The young man looked startled, whether from her atrocious accent or because he hadn't noticed Amy inside the hallway. His gaze rested everywhere but on Amy as he responded hesitantly, “You are an American, yes? I am looking for the—how do you say it?—the boss who is in command of this facility. I was told I might inquire as to employment.”

“Oh, you speak English.”

The young man certainly looked like he needed a job. At this closer vantage, Amy could see that he was very thin even for his slight build, cheekbones protruding above beard and mustache, shoulders bony under the tunic. His dark eyes were sunk deep into their sockets and somber.

Amy shook her head. “I'm sorry. I just got here myself, and I'm looking for my own boss. But you might try over there. I heard men talking on the other side of that wall.”

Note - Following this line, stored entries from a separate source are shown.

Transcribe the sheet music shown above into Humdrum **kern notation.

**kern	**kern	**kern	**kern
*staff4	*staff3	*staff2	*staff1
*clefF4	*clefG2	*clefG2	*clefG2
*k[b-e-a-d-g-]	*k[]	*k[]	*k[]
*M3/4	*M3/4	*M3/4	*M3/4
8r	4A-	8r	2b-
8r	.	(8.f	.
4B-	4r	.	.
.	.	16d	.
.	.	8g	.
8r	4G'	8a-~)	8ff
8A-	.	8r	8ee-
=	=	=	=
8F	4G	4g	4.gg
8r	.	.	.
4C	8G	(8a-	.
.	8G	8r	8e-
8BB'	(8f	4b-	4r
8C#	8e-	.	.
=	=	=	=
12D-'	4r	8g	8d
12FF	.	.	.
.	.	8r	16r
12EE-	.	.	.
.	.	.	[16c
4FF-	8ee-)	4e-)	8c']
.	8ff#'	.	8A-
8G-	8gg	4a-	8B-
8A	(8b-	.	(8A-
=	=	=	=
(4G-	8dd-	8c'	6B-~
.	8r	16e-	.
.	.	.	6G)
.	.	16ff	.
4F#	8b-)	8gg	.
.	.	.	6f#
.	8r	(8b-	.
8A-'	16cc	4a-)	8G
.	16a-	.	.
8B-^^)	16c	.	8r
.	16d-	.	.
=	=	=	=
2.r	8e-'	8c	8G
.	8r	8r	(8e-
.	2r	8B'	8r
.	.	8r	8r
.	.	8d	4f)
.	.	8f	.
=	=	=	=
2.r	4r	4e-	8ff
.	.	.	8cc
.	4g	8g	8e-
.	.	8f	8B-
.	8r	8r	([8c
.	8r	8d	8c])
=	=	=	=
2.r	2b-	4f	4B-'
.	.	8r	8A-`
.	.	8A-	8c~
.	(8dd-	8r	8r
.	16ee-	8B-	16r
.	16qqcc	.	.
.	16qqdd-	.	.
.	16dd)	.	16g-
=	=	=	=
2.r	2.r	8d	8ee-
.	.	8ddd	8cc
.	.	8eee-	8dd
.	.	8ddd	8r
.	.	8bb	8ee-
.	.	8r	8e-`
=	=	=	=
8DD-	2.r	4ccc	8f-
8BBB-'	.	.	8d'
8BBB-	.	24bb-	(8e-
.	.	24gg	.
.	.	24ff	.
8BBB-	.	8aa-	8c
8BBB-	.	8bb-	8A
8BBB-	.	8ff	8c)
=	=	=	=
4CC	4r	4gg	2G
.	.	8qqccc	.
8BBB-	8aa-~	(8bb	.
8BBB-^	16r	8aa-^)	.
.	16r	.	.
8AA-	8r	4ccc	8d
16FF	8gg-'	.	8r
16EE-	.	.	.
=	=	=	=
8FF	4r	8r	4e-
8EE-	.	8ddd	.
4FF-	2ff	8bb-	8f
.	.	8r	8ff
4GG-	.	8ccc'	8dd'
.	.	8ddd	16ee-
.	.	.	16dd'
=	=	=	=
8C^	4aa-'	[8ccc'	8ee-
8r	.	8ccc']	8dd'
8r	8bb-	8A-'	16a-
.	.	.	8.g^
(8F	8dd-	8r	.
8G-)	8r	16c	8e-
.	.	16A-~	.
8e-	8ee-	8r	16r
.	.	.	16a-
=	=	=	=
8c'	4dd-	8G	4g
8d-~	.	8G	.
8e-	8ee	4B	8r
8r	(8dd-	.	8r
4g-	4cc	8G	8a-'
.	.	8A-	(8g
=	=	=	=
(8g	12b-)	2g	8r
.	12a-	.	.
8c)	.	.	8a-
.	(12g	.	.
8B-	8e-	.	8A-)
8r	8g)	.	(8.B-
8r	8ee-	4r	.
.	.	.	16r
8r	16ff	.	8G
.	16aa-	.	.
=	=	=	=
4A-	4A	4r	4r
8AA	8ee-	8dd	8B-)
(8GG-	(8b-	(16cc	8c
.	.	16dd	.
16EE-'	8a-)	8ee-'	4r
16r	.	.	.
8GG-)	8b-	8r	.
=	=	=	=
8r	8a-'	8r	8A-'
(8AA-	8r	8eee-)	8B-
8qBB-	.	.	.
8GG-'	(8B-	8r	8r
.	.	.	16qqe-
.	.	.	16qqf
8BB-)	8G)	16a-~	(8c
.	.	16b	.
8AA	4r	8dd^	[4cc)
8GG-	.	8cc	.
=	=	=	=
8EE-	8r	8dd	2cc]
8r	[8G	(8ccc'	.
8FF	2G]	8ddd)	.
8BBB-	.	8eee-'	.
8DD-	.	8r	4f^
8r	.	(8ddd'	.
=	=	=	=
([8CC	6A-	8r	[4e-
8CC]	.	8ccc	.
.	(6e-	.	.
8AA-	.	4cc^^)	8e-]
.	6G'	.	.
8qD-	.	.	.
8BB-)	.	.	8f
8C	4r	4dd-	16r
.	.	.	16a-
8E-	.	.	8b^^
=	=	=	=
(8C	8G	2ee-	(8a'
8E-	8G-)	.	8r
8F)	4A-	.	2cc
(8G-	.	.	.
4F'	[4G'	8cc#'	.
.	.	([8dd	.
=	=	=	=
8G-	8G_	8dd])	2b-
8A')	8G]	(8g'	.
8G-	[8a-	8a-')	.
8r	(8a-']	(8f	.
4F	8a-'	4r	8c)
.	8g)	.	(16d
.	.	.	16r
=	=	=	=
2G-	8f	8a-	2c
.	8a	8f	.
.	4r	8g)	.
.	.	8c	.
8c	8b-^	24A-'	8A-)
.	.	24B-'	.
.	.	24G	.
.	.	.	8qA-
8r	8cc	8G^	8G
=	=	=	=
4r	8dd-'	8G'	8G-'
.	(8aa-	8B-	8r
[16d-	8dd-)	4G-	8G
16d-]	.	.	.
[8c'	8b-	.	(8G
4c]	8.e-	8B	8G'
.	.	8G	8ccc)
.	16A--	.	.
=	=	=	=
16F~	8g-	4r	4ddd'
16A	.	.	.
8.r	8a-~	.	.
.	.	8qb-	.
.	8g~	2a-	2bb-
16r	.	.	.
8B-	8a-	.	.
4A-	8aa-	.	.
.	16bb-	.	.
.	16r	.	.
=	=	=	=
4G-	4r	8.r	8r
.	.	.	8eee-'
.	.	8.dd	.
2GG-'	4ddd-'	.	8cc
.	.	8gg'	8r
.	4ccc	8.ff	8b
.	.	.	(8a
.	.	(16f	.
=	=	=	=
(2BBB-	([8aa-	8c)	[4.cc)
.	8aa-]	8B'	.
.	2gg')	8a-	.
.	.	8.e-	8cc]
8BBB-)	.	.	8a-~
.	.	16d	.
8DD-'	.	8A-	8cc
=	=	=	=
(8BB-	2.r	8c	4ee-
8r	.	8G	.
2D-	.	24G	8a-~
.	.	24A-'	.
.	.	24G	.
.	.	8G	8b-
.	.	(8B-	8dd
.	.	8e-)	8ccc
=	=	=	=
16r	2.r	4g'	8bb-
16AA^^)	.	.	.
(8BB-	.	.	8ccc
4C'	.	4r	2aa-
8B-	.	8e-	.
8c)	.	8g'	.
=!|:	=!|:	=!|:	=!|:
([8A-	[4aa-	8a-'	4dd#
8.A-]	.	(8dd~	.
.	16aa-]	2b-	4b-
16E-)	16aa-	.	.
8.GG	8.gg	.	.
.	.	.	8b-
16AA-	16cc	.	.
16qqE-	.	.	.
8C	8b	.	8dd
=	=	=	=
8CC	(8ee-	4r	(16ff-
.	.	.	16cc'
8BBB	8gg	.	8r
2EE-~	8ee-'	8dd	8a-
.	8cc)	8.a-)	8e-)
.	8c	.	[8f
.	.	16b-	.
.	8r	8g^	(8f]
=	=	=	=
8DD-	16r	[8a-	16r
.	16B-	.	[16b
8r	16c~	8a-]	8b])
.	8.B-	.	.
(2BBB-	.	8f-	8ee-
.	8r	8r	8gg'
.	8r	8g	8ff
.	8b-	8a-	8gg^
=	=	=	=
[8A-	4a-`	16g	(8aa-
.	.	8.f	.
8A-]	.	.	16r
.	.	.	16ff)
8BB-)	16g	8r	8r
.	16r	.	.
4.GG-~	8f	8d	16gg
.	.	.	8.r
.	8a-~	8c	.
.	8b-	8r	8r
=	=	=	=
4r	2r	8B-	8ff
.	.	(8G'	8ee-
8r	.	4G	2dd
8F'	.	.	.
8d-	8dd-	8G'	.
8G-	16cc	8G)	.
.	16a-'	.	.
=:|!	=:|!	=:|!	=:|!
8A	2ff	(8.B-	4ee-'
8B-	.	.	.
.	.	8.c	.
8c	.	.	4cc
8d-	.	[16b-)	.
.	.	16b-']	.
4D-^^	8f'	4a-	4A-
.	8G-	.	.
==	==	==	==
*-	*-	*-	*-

“Mallory?” The driver reappeared in the far doorway. “The American will speak with you now.”

So Amy
did
have a new boss around here somewhere. And surprise of surprises, her escort could speak quite passable English when he chose.

The driver's gaze fell on her new acquaintance.
“Tu!”

Amy caught none of the rapid Dari that followed, but the driver's peremptory gesture needed no translation. The newcomer obediently hunkered down on his heels in the passageway. At the jerk of her escort's head, Amy followed him through the missing doors. The woman in the black chador drifted out behind them, still sweeping.

Once outside, Amy could see that the villa was actually three wings that formed a square with the rear property wall around an interior courtyard. A colonnade around the three sides of the house supported a second-story balcony. Huge stone pots had once held flower shrubs or potted trees, and in the center was another fountain.

But here, too, the fountain held no water, its basin cracked. Missing tiles exposed crumbling concrete, and a wrought-iron balcony railing was rusted to brick red.
It must have been so beautiful. How could they let it be destroyed so?

Maybe it was just the consequence of war, though one would think that would be repaired by now. Amy abandoned her inspection as her escort tapped his foot outside a door on the right-hand colonnade. When Amy obeyed his gesture to go inside, he didn't follow but strode away across the courtyard.

The salon Amy entered was as dilapidated as the rest of the premises, plastic bags tacked over windows instead of glass, plastered walls stained and peeling. The only furnishings were a card table and plastic chairs. The woman hadn't penetrated with her straw broom—Kabul's powder-fine dust lay thickly over everything.